# Autosmart G101 - can it be used to clean the engine bay?



## fpan (Mar 16, 2007)

So far I had been using AG Engine and machine cleaner and/or P21S but I have run out of them.

Can I use Autosmart G101 and/or Tardis instead in the engine bay?

Cheers!


----------



## Dingo2002 (Apr 4, 2007)

G101 Yes, Tardis No


----------



## fpan (Mar 16, 2007)

Thanks.
Do I need to dilute it and if so at what percentage?


----------



## steve D (Oct 5, 2010)

Depends how grubby the bay is. Start at 10:1, that should shift most grime around edges, slam panel and plastics, and probably most of grime deep down. If not mix up slightly stronger mix (5:1) and give the stubborn stuff a good soak and then agitate. Trial and error with strength but I've found all but the worst of engine bays only need a 10:1 mix, a litle dwel time, a good stiff brush and a rinse.
Steve


----------



## Strothow (Oct 29, 2009)

Yup, as above, and its bloody good! :thumb:


----------



## fpan (Mar 16, 2007)

cheers guys.
No, not too grubby, I try to clean the engine once a year.


----------



## nick_mcuk (Jan 4, 2008)

For the record I have used it neat and in a 50:50 mix on engine bays...blinding stuff will de grunge the worst messes.
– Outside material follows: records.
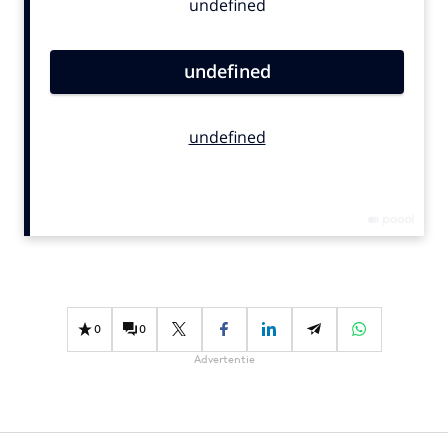
Bureaus
Campagnes
Carriere
Contentmarketing
Craft
Customer Experience
Data & Insights
Design
Digital transformation
Diversiteit
Effectiviteit
0
0
Gedragsverandering
Advertentie
Influencer marketing
Interne communicatie
Martech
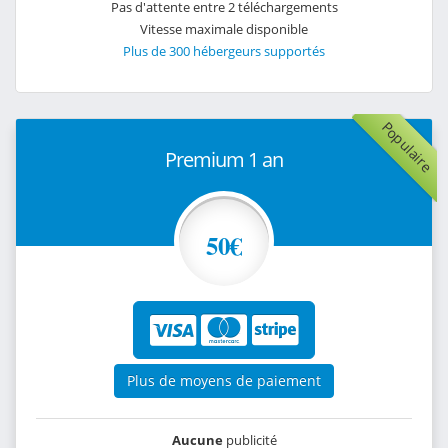
Pas d'attente entre 2 téléchargements
Vitesse maximale disponible
Plus de 300 hébergeurs supportés
Populaire
Premium 1 an
50€
Plus de moyens de paiement
Aucune
publicité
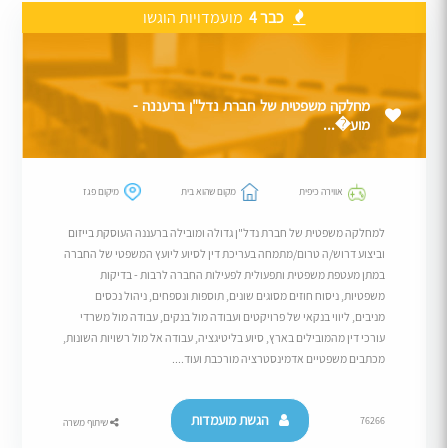
כבר 4
מועמדויות הוגשו
מחלקה משפטית של חברת נדל"ן ברעננה -
מוע�...
אווירה כיפית
מקום שהוא בית
מיקום פגז
למחלקה משפטית של חברת נדל"ן גדולה ומובילה ברעננה העוסקת בייזום
וביצוע דרוש/ה טרום/מתמחה בעריכת דין לסיוע ליועץ המשפטי של החברה
במתן מעטפת משפטית ותפעולית לפעילות החברה לרבות - בדיקות
משפטיות, ניסוח חוזים מסוגים שונים, תוספות ונספחים, ניהול נכסים
מניבים, ליווי בנקאי של פרויקטים ועבודה מול בנקים, עבודה מול משרדי
עורכי דין מהמובילים בארץ, סיוע בליטיגציה, עבודה אל מול רשויות השונות,
מכתבים משפטיים אדמינסטרציה מורכבת ועוד....
הגשת מועמדות
76266
שיתוף משרה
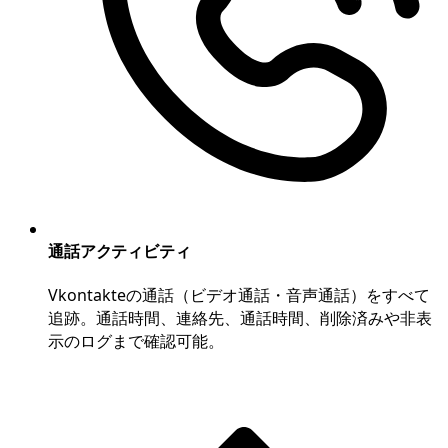
通話アクティビティ
Vkontakteの通話（ビデオ通話・音声通話）をすべて
追跡。通話時間、連絡先、通話時間、削除済みや非表
示のログまで確認可能。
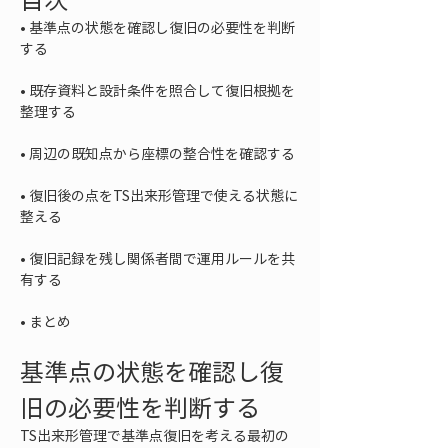
• 
基準点の状態を確認し復旧の必要性を判断
• 
既存資料と設計条件を照合して復旧根拠を
• 
• 
復旧後の点をTS出来形管理で使える状態に
• 
復旧記録を残し関係者間で運用ルールを共
• 
まとめ
基準点の状態を確認し復
旧の必要性を判断する
TS出来形管理で基準点復旧を考える最初の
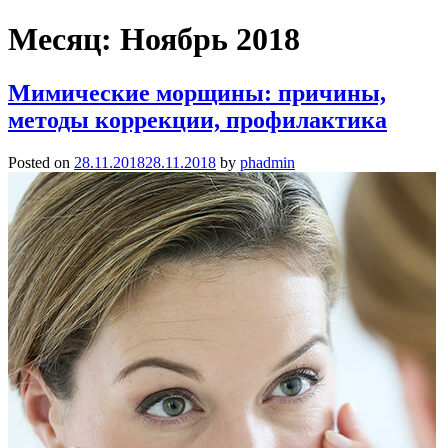
Месяц:
Ноябрь 2018
Мимические морщины: причины,
методы коррекции, профилактика
Posted on
28.11.2018
28.11.2018
by
phadmin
I always use it strong on the engine bays as you then don't have to faff about with brushes and the tight spots...get it on nice and liberally on a cold engine leave it for a couple of minutes pressure wash/steam clean off spray over with AutoGlym SuperSheen shut bonnet and let dry naturally or run the car up whilst you wash/detail the rest of it. Hey presto you will have a factory fresh looking engine!


----------



## great gonzo (Nov 4, 2010)

Me to, G101 about 5-1 works wonders and works out very cheap.


----------



## packard (Jun 8, 2009)

1:4 here then under control use 1:20


----------



## Kobeone (Dec 14, 2011)

I use it 10:1 on the engine bay and works a treat!! Great all over the car in all honesty!!


----------



## Bustanut (Jun 11, 2011)

Just cleaned my A6 engine with a 5:1 mix and it shifted stuff I never thought possible. Absolutely fantastic stuff.


----------



## Demetrios72 (Jun 27, 2011)

Autosmart G101 :thumb: Fantastic product


----------